Ele usou o sistema de pagamento por aproximação como analogia, questionando: "Por que não podemos fazer isso com ações, de forma peer to peer?" Back complementou que a tokenização possibilita negociações 24/7, uso de ativos como colateral e desbloqueia valor em ativos que são difíceis de descobrir ou negociar, como notas e contratos privados. Quando questionado se grandes bancos competiriam no crédito digital em Bitcoin, Le expressou sua expectativa de que sim, comparando essa dinâmica à forma como a Amazon remodelou o varejo, forçando a Walmart a reagir. Ele ainda acrescentou: "Adoraria ver o Morgan Stanley nessa lista" em referência a grandes empresas de Bitcoin.
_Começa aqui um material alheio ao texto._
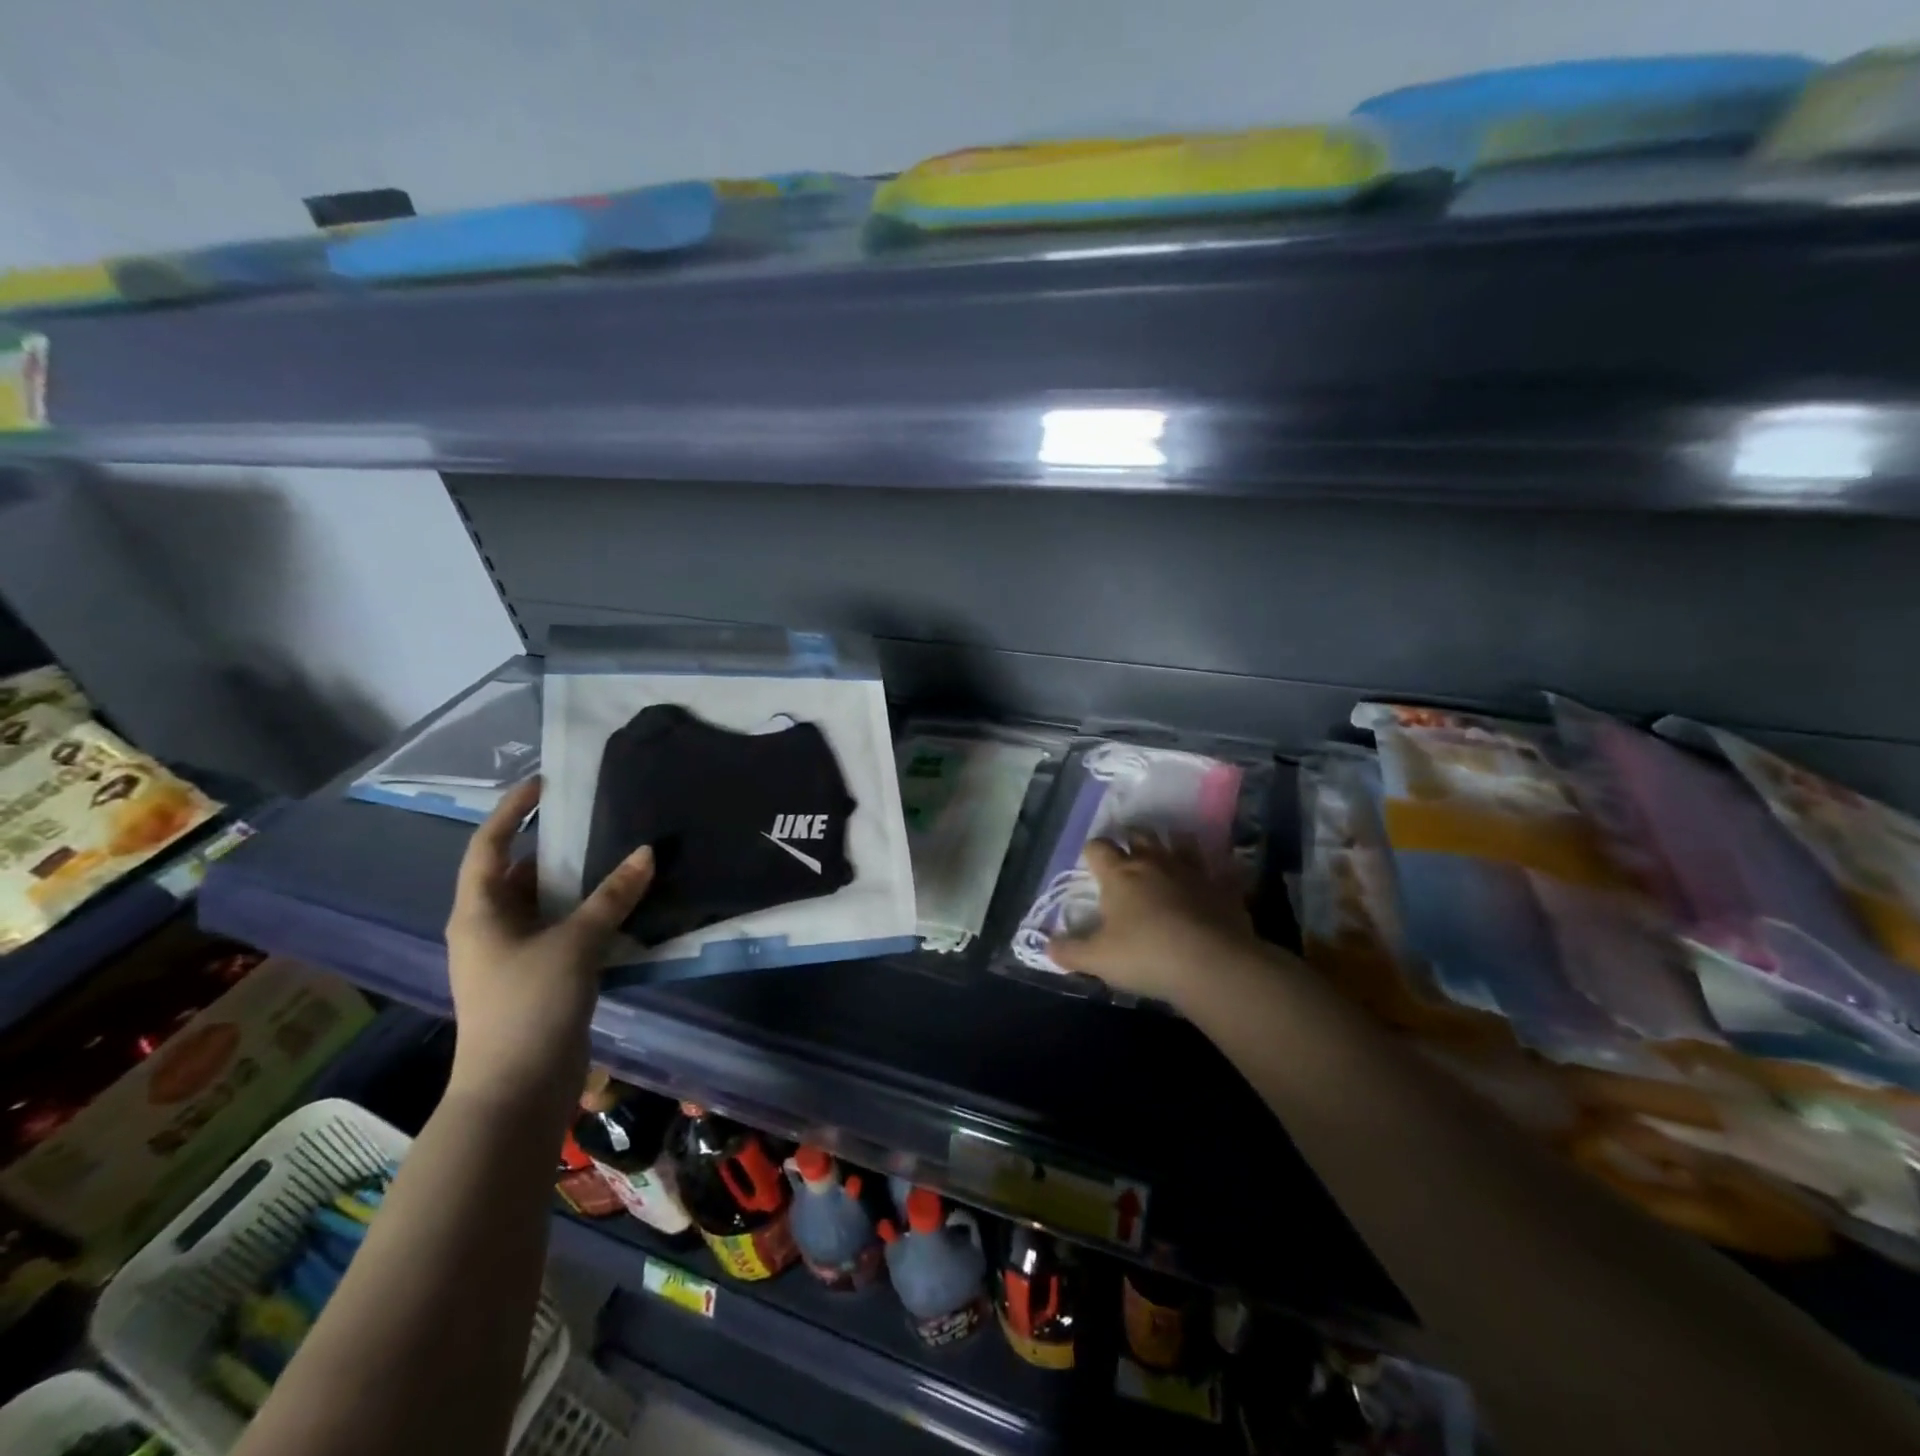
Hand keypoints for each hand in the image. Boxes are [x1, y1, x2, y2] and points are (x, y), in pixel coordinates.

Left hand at [443, 777, 654, 1116]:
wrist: (517, 1088)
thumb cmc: (530, 1005)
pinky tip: (620, 906)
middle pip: (516, 873)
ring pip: (541, 904)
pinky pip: (559, 930)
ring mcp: (510, 956)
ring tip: (614, 853)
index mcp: (479, 912)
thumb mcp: (575, 943)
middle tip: (594, 817)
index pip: (488, 846)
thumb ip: (612, 896)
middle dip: (550, 846)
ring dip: (573, 882)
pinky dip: (584, 914)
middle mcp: (488, 928)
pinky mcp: (535, 978)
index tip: (544, 783)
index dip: (512, 811)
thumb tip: (647, 852)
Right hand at [1047, 836, 1260, 1006]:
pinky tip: (1213, 874)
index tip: (1090, 861)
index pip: (1098, 848)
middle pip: (1140, 835)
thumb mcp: (1098, 959)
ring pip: (1180, 841)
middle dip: (1131, 838)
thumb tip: (1046, 946)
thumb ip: (1070, 951)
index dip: (1092, 851)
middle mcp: (1154, 863)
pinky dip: (1214, 867)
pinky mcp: (1223, 885)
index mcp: (1119, 875)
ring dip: (1172, 842)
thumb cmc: (1146, 956)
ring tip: (1168, 849)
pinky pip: (1219, 866)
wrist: (1212, 963)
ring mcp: (1193, 871)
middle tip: (1128, 849)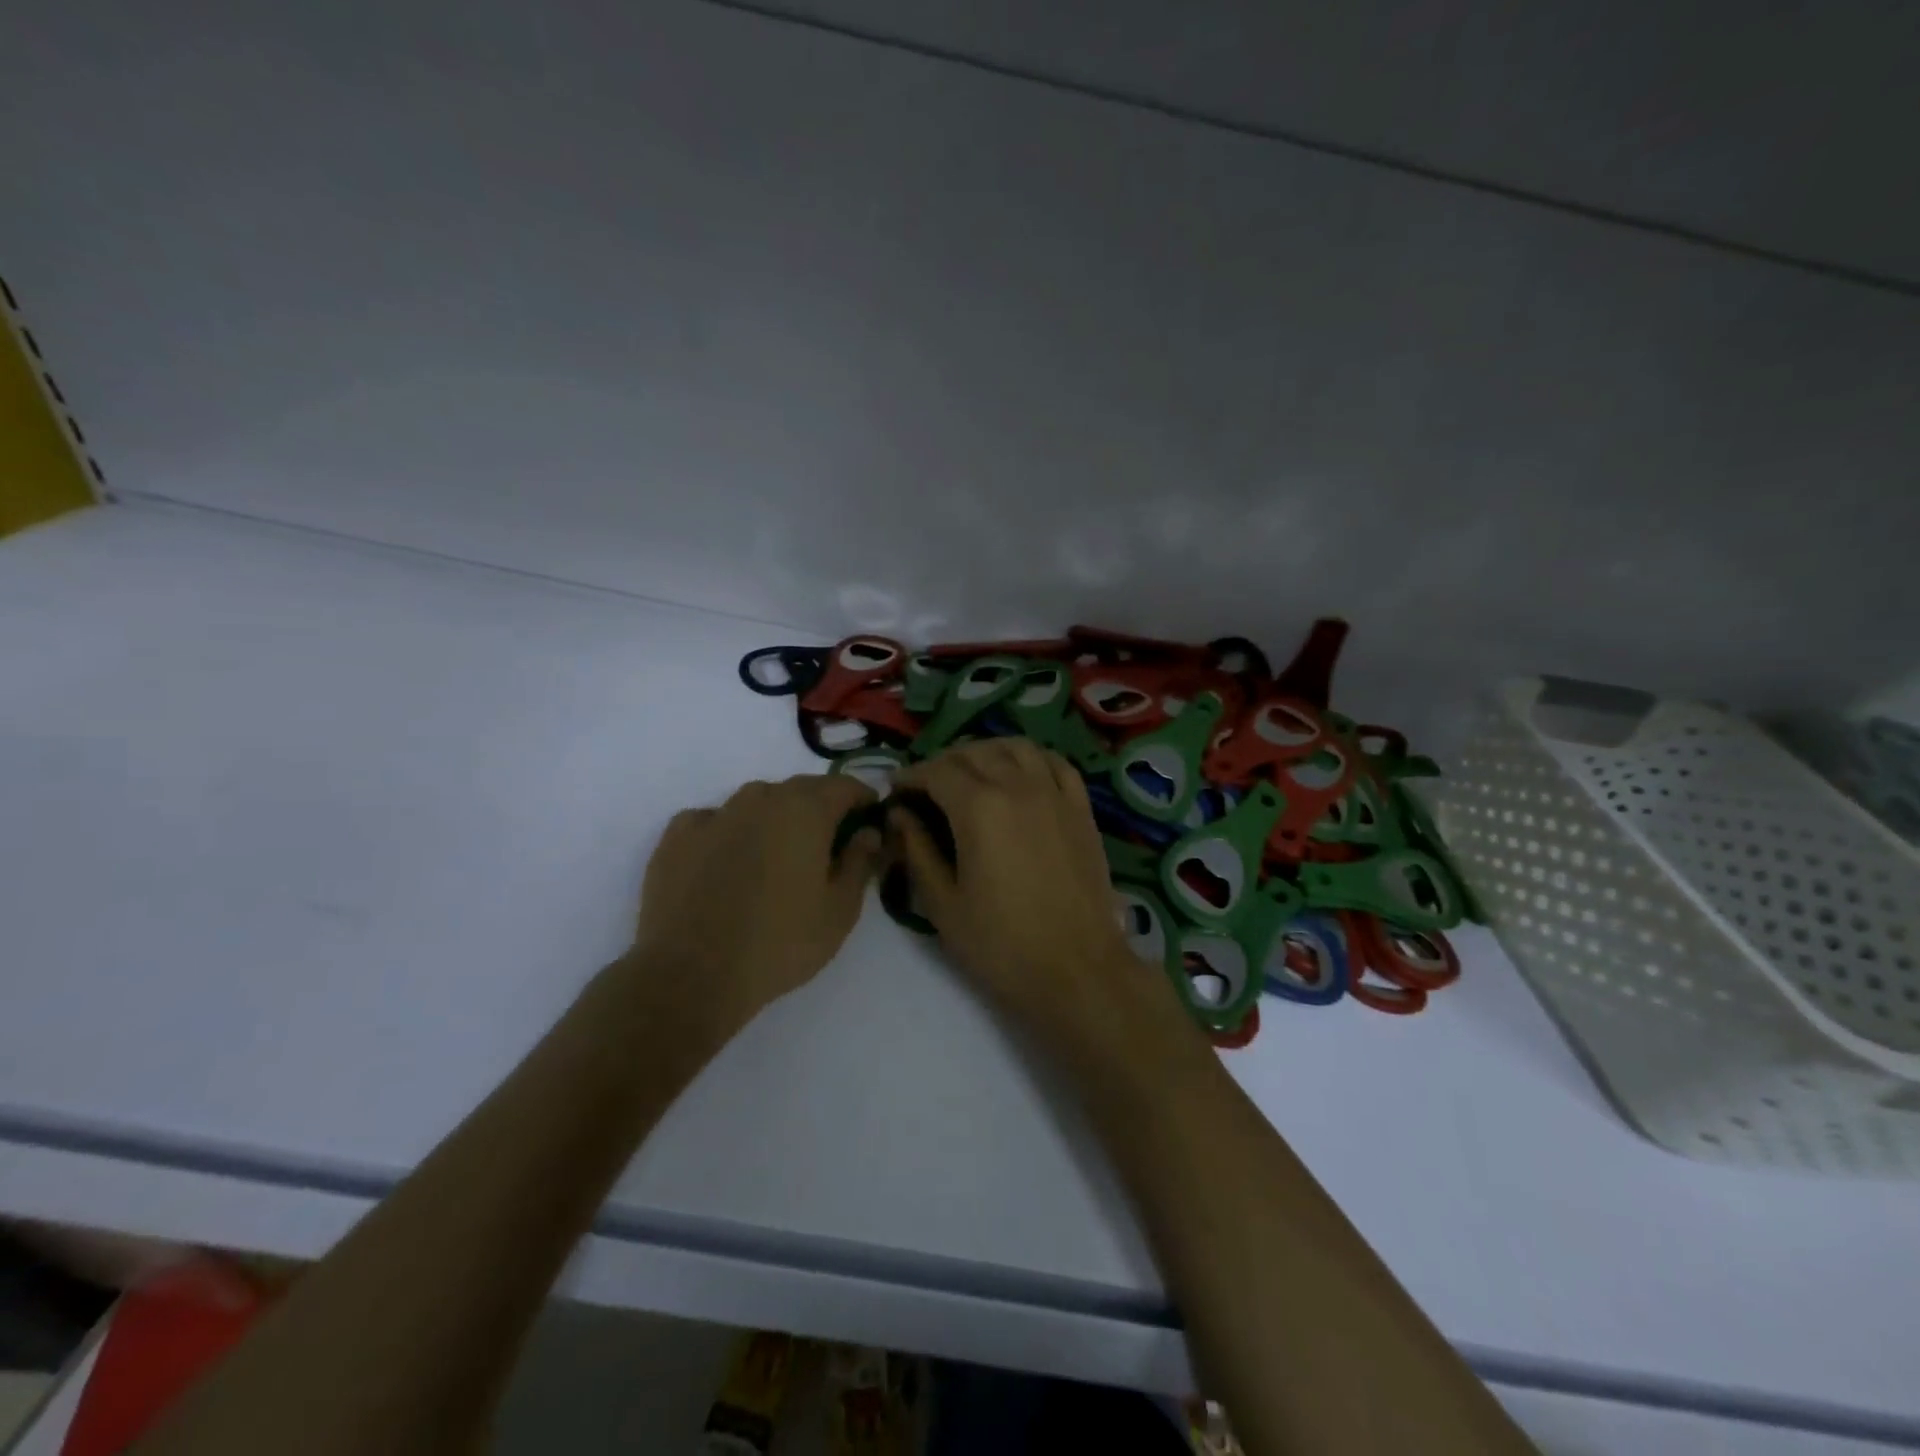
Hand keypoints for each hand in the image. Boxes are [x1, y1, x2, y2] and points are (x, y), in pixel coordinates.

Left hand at [628, 774, 882, 1031]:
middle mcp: (761, 799)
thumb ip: (860, 862)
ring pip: (756, 801)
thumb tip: (868, 832)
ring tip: (776, 854)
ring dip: (774, 817)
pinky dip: (728, 831)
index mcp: (806, 811)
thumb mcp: (840, 911)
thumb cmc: (780, 943)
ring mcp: (715, 814)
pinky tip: (727, 860)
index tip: (870, 819)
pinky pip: (714, 820)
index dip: (862, 799)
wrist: (692, 975)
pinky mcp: (677, 836)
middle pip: (801, 789)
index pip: (844, 786)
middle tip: (827, 843)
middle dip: (820, 807)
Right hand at [888, 740, 1192, 1062]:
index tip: (896, 790)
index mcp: (979, 808)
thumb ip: (917, 850)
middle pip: (973, 754)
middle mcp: (1018, 786)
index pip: (936, 772)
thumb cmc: (1002, 945)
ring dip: (986, 752)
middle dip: (942, 763)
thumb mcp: (943, 905)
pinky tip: (1020, 773)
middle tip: (926, 787)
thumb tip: (899, 815)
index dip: (911, 776)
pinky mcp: (1081, 809)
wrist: (1077, 970)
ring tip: (970, 772)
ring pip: (1016, 747)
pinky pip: (1054, 764)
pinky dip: (1030, 758)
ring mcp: (1055, 794)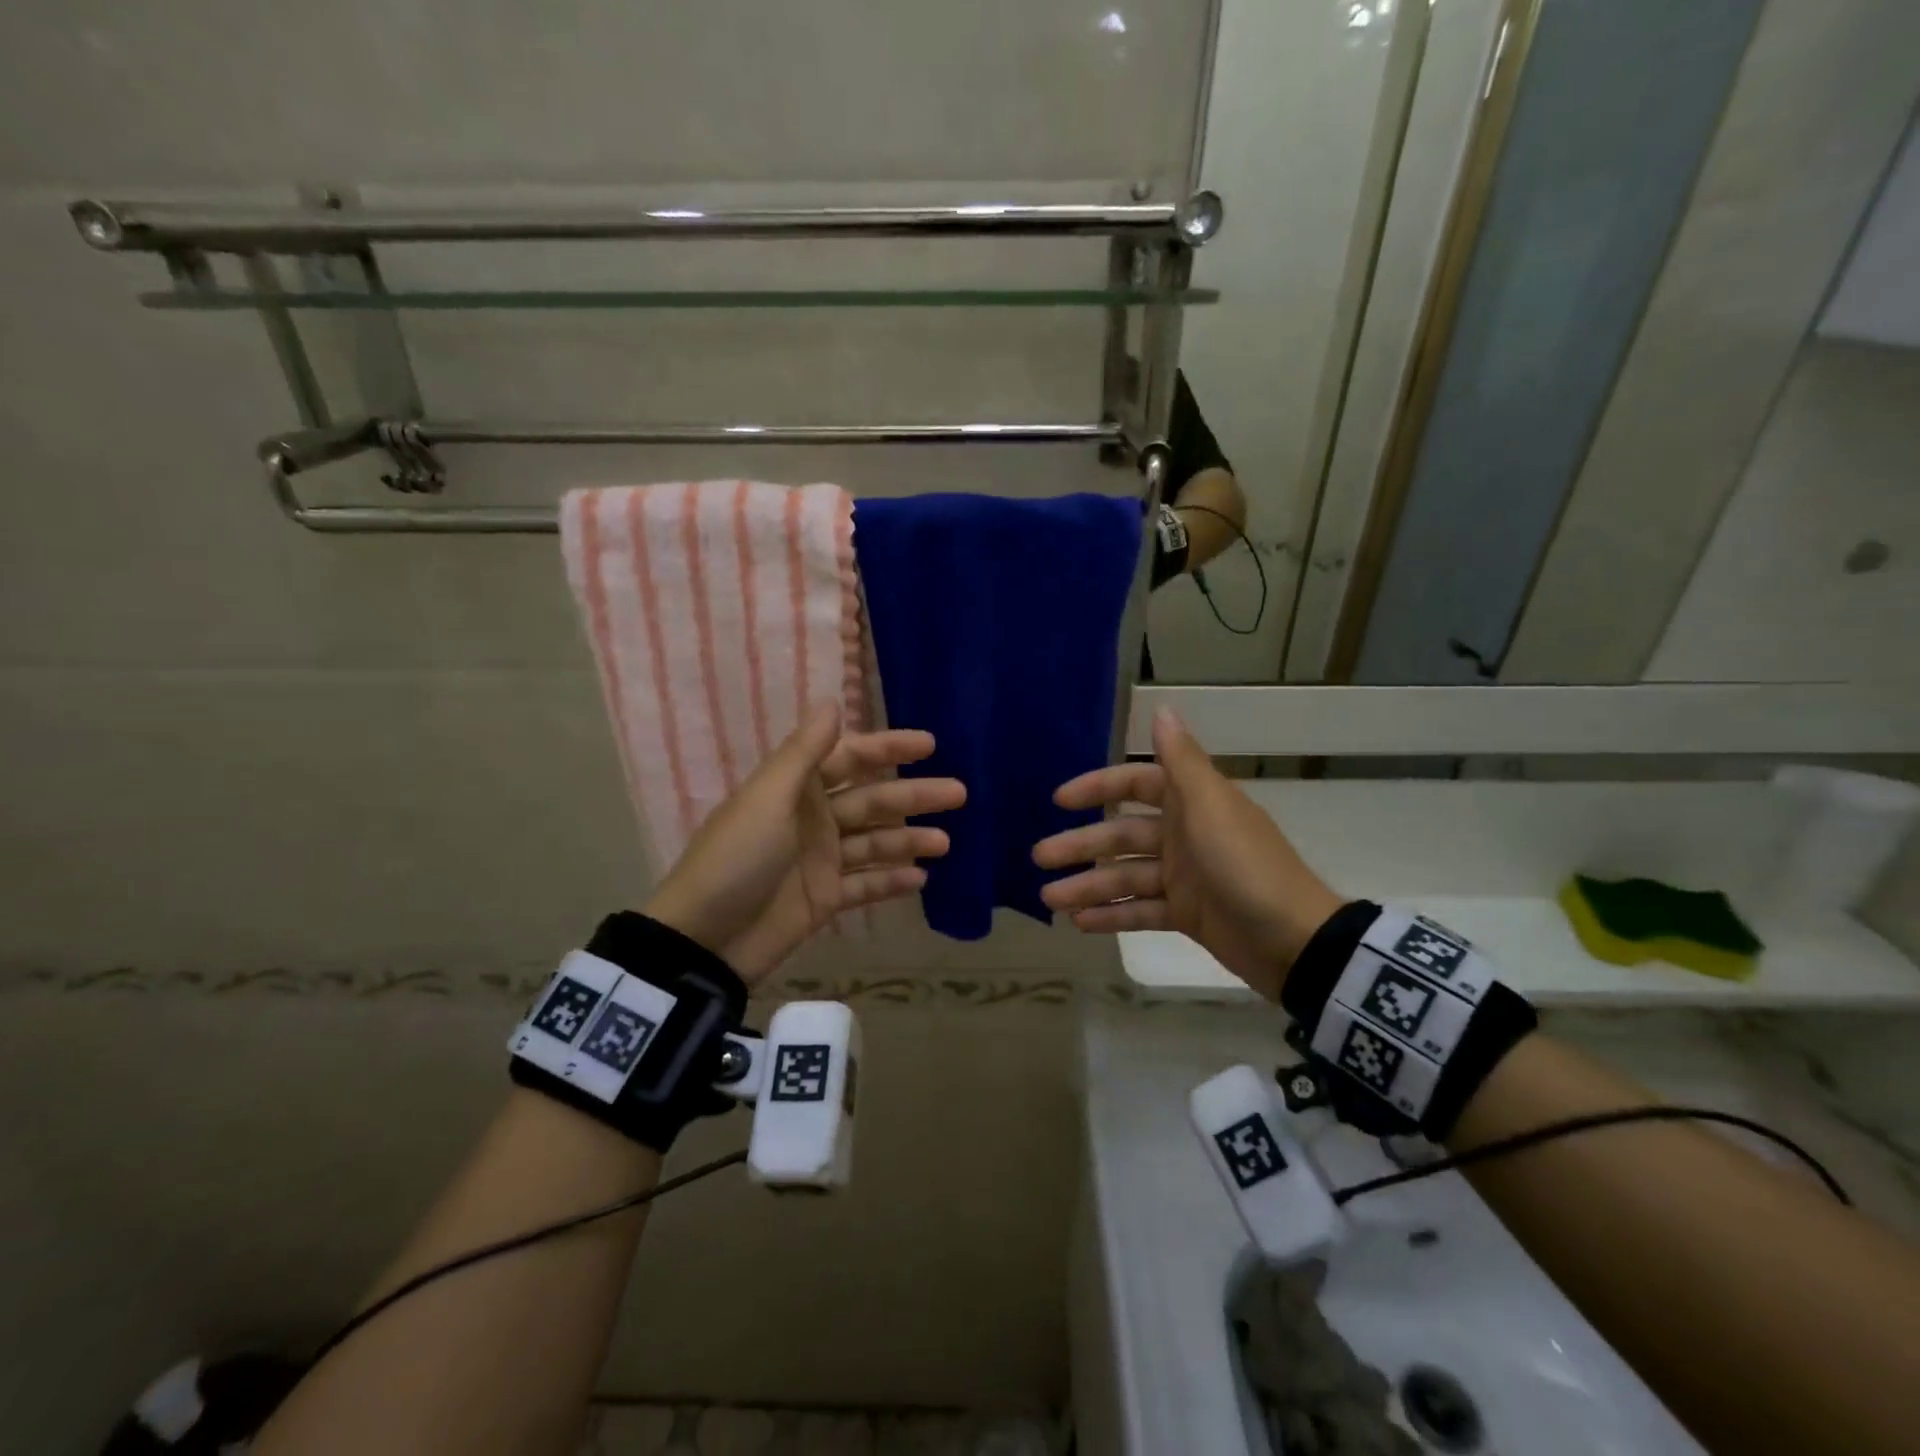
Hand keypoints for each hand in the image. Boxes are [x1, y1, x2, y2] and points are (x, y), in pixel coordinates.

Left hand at [645, 704, 964, 981]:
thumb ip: (804, 753)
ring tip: (945, 841)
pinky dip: (891, 880)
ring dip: (909, 840)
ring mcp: (821, 860)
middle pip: (872, 801)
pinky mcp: (824, 899)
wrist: (704, 939)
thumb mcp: (768, 799)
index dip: (888, 748)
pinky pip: (865, 884)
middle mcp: (813, 819)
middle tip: (959, 793)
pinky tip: (922, 878)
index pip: (851, 758)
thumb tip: (831, 701)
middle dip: (914, 796)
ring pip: (875, 843)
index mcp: (797, 789)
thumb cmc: (736, 859)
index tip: (930, 745)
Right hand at [1032, 706, 1340, 999]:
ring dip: (1088, 885)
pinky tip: (1080, 923)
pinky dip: (1112, 915)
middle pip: (1121, 835)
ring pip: (1124, 876)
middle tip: (1039, 857)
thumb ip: (1180, 760)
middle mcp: (1183, 835)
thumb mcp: (1210, 806)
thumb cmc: (1245, 865)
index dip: (1097, 788)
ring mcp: (1184, 877)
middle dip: (1080, 845)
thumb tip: (1161, 708)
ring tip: (1050, 900)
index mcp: (1190, 803)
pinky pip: (1140, 911)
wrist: (1293, 940)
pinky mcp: (1186, 915)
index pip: (1134, 785)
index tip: (1060, 801)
O painel encerrou com uma nota mais leve, quando Brunell questionou Back sobre uma investigação do New York Times publicada no início do mês, que o nomeava como o criador do Bitcoin, Satoshi Nakamoto. Back, que já havia negado a alegação quando a história foi divulgada, não abordou diretamente o assunto, mas afirmou: "Estamos em um lugar muito bom quanto à adoção da tecnologia". Essa discussão ilustra não apenas as inovações em torno do Bitcoin, mas também o papel crescente que ele desempenha nas finanças modernas, reforçando a relevância contínua da criptomoeda no cenário econômico atual.